It’s Sunday morning.

Last Sunday morning, to be precise.

I’m swimming in the local pool. I want to get a good hour of swimming in before the day ahead.

The day ahead involves being naked.

And sitting in a sauna with up to 20 other naked people.

Naked German people.

When my friends visit me here in Germany, I take them to the sauna. They think it is awesome and weird and the most relaxing experience.

And it is. Truly.

So. I’m swimming in the pool. I’m probably 30 lengths into the 100 I plan on completing.

The lane I am swimming in is empty. I delight in this. I love an empty swimming lane. I feel content and at one with the world and I am excited about finishing my workout and getting in the sauna. I am thankful for the empty swimming lane.

Or so I think it is an empty swimming lane.

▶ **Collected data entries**
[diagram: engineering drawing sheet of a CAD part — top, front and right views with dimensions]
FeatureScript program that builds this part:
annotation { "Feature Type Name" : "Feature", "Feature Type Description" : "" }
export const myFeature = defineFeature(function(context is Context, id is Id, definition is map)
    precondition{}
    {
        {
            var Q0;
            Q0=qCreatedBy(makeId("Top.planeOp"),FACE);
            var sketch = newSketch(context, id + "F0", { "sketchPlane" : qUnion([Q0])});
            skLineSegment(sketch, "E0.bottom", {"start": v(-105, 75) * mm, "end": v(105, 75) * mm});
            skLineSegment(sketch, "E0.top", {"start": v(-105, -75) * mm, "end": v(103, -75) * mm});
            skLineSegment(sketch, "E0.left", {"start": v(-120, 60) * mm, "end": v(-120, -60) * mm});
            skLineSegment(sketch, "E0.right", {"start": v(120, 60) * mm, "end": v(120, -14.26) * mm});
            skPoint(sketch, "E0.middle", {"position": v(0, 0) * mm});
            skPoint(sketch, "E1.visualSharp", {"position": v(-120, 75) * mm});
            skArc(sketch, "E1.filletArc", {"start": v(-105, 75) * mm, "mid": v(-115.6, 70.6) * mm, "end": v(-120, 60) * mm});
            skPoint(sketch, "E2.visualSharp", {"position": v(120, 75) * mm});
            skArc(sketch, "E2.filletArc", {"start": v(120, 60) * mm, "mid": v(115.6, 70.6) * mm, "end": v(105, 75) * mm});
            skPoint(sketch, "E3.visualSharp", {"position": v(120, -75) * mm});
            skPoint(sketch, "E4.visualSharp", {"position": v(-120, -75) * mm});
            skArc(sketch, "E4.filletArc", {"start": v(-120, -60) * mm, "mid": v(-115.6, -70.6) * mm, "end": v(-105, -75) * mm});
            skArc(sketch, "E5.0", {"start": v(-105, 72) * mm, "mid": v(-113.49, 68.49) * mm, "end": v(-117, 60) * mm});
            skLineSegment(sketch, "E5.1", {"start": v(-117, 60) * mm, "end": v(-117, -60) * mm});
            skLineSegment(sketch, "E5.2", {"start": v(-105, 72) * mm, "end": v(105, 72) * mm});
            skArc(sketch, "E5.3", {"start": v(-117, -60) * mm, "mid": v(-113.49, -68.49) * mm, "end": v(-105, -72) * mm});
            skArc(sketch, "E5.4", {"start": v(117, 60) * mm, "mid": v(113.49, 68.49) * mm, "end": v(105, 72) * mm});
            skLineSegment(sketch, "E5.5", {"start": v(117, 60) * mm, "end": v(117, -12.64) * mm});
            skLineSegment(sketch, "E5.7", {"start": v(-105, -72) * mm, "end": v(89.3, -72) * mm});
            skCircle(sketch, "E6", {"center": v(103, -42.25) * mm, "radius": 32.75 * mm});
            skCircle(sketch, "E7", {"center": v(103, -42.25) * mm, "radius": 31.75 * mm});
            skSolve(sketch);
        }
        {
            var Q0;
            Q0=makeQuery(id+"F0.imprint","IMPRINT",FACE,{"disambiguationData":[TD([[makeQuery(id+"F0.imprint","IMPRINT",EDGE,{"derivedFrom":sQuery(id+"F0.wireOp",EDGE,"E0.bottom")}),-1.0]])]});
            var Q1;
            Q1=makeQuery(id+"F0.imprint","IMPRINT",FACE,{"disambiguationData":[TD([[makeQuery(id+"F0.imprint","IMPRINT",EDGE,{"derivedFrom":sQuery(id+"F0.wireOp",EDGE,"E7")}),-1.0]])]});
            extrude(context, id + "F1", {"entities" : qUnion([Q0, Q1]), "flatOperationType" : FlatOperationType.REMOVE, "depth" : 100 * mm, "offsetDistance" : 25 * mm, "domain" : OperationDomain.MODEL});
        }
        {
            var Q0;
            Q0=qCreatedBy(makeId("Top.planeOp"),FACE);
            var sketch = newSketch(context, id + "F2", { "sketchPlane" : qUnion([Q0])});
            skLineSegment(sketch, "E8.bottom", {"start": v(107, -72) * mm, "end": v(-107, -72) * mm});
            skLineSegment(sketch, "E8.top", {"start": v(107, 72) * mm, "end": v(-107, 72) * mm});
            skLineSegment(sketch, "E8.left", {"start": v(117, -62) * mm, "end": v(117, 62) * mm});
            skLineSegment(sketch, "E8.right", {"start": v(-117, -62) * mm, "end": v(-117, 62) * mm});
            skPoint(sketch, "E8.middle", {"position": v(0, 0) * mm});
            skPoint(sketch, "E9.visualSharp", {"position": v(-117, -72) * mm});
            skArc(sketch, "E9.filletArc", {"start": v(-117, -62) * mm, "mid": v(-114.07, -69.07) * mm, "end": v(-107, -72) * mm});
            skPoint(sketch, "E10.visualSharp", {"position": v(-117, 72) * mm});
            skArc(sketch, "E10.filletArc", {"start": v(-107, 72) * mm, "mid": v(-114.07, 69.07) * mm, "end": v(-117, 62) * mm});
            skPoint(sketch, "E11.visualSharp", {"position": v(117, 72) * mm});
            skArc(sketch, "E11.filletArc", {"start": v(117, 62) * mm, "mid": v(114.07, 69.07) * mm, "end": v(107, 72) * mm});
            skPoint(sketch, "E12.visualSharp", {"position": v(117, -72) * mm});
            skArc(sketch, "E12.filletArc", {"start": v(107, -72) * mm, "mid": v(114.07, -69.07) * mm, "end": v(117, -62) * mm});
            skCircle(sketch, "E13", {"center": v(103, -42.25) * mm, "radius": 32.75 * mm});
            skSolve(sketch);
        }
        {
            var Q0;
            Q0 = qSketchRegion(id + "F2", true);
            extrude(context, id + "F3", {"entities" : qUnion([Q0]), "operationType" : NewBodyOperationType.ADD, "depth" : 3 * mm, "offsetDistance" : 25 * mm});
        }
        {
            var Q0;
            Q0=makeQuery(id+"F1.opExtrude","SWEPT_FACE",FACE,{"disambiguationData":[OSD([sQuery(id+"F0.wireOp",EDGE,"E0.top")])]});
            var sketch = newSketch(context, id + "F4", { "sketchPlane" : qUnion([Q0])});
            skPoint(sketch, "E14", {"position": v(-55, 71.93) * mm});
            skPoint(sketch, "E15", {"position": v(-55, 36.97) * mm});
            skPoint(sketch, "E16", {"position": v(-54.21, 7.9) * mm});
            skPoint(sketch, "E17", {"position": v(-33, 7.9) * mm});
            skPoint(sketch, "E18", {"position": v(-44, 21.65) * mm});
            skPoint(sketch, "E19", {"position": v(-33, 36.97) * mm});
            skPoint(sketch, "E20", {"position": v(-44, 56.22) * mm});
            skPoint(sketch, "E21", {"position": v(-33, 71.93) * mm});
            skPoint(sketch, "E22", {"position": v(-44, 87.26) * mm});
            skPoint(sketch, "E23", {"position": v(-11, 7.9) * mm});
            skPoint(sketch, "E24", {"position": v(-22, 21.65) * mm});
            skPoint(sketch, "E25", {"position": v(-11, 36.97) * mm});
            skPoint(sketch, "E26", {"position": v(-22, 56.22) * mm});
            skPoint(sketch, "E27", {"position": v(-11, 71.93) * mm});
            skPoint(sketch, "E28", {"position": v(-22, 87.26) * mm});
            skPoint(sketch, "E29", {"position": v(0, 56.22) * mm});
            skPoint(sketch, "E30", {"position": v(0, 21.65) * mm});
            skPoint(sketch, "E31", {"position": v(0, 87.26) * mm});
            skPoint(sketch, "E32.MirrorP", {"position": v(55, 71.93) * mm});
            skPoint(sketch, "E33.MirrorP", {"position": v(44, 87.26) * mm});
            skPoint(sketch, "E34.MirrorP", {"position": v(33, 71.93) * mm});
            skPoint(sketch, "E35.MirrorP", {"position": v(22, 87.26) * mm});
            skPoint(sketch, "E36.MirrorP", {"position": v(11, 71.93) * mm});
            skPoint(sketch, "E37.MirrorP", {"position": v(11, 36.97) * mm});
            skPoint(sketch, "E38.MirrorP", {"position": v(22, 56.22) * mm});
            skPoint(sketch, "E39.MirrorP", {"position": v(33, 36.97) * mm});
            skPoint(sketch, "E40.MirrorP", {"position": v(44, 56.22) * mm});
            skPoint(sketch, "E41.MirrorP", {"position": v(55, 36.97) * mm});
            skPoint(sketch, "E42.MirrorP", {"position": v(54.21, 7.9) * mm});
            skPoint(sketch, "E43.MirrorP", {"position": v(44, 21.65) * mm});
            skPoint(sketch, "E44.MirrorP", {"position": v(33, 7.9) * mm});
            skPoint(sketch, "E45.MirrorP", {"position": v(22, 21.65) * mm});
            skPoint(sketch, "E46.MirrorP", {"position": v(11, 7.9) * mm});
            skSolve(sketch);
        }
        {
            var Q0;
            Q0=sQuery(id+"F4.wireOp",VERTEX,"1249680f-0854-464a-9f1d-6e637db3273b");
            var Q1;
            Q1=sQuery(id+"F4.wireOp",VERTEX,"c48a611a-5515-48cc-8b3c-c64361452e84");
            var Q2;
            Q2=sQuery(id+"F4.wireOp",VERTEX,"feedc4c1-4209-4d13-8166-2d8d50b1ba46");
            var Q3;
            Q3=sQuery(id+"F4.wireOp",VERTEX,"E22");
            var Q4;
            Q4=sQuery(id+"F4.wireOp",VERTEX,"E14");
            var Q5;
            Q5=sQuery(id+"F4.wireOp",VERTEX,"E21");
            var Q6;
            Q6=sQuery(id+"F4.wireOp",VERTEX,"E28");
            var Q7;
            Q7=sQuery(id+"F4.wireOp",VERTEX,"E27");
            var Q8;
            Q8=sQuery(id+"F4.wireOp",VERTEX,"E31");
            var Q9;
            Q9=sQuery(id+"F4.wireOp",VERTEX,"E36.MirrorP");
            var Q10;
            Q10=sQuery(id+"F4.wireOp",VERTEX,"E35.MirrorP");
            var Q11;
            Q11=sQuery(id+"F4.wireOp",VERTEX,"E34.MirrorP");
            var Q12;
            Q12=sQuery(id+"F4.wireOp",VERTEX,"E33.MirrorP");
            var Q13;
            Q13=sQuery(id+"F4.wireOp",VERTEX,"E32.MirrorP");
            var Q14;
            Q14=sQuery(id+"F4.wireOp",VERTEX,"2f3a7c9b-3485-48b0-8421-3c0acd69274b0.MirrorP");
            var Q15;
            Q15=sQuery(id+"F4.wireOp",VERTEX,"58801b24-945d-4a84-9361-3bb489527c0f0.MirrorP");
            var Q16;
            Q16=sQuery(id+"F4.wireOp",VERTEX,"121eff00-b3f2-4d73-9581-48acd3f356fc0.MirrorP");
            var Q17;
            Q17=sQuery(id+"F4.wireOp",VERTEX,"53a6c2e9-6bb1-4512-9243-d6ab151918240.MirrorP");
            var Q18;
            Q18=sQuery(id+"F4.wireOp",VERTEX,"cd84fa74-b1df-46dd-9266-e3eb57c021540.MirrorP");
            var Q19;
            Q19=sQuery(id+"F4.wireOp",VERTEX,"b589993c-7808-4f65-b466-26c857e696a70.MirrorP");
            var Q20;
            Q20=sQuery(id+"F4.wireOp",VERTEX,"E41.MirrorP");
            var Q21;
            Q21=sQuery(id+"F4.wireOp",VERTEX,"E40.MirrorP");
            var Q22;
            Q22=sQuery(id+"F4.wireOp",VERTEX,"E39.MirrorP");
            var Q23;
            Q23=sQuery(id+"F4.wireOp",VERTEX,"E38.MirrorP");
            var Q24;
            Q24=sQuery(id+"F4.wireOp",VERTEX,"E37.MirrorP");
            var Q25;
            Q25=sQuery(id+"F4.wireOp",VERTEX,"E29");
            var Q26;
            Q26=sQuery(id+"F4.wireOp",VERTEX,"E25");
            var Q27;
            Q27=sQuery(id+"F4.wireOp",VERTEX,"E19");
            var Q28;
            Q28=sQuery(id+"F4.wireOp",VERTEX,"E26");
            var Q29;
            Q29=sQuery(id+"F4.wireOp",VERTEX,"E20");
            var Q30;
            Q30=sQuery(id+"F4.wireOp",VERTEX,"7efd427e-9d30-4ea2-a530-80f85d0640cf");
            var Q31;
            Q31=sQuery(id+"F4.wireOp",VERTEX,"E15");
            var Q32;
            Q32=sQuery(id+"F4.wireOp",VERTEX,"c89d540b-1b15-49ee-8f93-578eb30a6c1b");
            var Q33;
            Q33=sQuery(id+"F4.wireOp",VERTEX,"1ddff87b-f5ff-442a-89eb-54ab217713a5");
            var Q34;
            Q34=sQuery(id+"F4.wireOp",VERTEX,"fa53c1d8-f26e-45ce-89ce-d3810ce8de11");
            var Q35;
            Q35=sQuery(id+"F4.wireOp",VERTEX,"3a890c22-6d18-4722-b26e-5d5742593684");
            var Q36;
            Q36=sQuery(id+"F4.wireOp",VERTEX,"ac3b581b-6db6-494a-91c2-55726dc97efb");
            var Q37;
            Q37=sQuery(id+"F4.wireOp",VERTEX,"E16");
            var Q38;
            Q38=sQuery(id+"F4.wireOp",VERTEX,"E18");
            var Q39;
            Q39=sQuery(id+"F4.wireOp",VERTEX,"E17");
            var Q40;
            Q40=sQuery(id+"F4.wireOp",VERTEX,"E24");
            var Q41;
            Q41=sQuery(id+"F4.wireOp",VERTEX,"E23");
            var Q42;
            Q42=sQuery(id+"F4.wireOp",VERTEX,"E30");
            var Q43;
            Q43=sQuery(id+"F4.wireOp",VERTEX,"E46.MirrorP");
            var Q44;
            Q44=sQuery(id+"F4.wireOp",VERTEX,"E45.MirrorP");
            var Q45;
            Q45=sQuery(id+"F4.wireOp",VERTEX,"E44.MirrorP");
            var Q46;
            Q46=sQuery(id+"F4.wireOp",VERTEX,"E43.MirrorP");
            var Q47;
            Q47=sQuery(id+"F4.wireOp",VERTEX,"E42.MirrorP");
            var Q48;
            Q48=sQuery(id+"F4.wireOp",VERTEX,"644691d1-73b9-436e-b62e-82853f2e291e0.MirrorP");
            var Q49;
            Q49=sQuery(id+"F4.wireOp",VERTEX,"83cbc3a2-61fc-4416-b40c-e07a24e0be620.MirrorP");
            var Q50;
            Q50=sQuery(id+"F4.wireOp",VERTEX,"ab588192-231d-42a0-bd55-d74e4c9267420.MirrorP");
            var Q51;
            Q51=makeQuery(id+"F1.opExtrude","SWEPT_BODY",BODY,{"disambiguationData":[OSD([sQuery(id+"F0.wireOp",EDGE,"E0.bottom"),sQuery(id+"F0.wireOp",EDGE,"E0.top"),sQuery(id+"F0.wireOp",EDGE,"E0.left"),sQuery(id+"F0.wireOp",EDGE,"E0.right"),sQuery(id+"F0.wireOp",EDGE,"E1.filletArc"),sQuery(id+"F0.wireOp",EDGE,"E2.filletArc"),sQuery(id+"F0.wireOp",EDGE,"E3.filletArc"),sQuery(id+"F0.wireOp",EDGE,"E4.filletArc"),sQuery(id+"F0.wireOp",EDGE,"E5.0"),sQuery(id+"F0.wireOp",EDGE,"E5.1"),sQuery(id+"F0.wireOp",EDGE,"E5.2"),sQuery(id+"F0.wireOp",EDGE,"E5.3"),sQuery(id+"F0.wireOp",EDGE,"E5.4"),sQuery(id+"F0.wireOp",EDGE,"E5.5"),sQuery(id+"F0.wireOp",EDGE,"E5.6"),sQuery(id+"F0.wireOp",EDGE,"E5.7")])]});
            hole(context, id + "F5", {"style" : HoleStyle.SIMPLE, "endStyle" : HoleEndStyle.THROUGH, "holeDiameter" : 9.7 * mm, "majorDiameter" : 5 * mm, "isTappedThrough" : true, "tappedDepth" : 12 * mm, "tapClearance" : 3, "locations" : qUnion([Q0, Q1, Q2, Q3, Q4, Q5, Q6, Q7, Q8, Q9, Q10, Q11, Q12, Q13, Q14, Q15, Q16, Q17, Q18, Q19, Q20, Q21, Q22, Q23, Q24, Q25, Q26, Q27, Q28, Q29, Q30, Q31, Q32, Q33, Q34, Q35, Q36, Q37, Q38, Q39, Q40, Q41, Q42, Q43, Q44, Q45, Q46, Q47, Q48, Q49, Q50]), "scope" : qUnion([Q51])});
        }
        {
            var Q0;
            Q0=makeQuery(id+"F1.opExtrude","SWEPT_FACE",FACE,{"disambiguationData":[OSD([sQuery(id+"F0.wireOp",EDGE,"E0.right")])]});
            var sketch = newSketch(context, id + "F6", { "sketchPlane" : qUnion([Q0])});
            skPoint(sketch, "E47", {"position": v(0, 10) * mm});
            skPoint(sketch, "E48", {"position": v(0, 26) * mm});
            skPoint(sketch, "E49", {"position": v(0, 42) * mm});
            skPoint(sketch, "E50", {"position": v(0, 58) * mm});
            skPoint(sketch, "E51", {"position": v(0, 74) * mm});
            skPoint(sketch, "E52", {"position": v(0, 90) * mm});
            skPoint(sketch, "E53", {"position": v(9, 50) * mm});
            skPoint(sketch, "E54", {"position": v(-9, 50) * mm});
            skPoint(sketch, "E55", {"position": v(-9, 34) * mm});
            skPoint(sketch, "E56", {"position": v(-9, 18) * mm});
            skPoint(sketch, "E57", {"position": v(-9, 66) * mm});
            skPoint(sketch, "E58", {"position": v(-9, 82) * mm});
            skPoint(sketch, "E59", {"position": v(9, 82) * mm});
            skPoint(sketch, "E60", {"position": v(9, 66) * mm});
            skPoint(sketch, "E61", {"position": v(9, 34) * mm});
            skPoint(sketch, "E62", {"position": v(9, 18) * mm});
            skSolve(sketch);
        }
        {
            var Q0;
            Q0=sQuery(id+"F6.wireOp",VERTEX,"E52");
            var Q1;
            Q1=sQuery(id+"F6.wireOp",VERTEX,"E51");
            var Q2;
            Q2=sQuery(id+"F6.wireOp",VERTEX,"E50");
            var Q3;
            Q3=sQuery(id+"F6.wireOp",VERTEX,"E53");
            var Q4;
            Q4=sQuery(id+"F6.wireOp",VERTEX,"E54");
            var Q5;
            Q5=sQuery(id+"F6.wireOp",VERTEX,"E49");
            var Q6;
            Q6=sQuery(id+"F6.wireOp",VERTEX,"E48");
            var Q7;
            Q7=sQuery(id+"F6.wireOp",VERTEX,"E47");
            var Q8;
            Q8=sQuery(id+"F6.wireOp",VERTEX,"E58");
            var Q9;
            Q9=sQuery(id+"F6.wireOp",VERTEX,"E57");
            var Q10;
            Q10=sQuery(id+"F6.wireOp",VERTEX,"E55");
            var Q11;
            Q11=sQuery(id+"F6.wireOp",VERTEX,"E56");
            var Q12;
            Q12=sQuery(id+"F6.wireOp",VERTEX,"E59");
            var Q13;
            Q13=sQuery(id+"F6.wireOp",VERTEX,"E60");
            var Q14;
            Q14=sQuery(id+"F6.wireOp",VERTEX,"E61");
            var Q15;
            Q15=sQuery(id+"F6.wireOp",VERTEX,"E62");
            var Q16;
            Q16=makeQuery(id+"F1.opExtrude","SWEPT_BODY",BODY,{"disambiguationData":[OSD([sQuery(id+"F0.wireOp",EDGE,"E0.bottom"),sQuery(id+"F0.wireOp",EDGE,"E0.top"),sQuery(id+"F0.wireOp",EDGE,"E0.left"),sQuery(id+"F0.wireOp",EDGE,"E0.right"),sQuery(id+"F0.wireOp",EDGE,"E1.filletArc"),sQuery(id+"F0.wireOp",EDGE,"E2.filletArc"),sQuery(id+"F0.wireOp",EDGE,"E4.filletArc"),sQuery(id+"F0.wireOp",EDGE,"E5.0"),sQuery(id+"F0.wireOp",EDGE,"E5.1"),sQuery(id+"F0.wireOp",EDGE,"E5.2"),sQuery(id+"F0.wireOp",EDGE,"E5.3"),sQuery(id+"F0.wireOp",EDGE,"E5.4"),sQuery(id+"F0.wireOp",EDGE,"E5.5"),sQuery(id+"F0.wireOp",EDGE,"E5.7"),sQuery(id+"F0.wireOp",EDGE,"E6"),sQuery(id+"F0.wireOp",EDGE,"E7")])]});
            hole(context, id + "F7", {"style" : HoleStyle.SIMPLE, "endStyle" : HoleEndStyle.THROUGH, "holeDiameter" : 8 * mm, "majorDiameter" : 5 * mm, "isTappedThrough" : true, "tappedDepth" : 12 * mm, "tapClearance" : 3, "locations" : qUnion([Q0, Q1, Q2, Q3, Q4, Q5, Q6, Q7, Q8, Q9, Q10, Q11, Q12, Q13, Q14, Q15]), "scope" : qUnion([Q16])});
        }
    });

▶ **Directions**
[1] Please write out the swimming passage between "And sitting in" and "plan on completing.", inclusive, and switch "sauna" to "steam room".
[2] In the swimming passage, how many lengths does the swimmer plan on completing?

▶ **Responses to the tasks**
[1]
And sitting in a steam room with up to 20 other naked people.

Naked German people.

When my friends visit me here in Germany, I take them to the steam room. They think it is awesome and weird and the most relaxing experience.

And it is. Truly.

So. I’m swimming in the pool. I’m probably 30 lengths into the 100 I plan on completing.

[2] 100 lengths.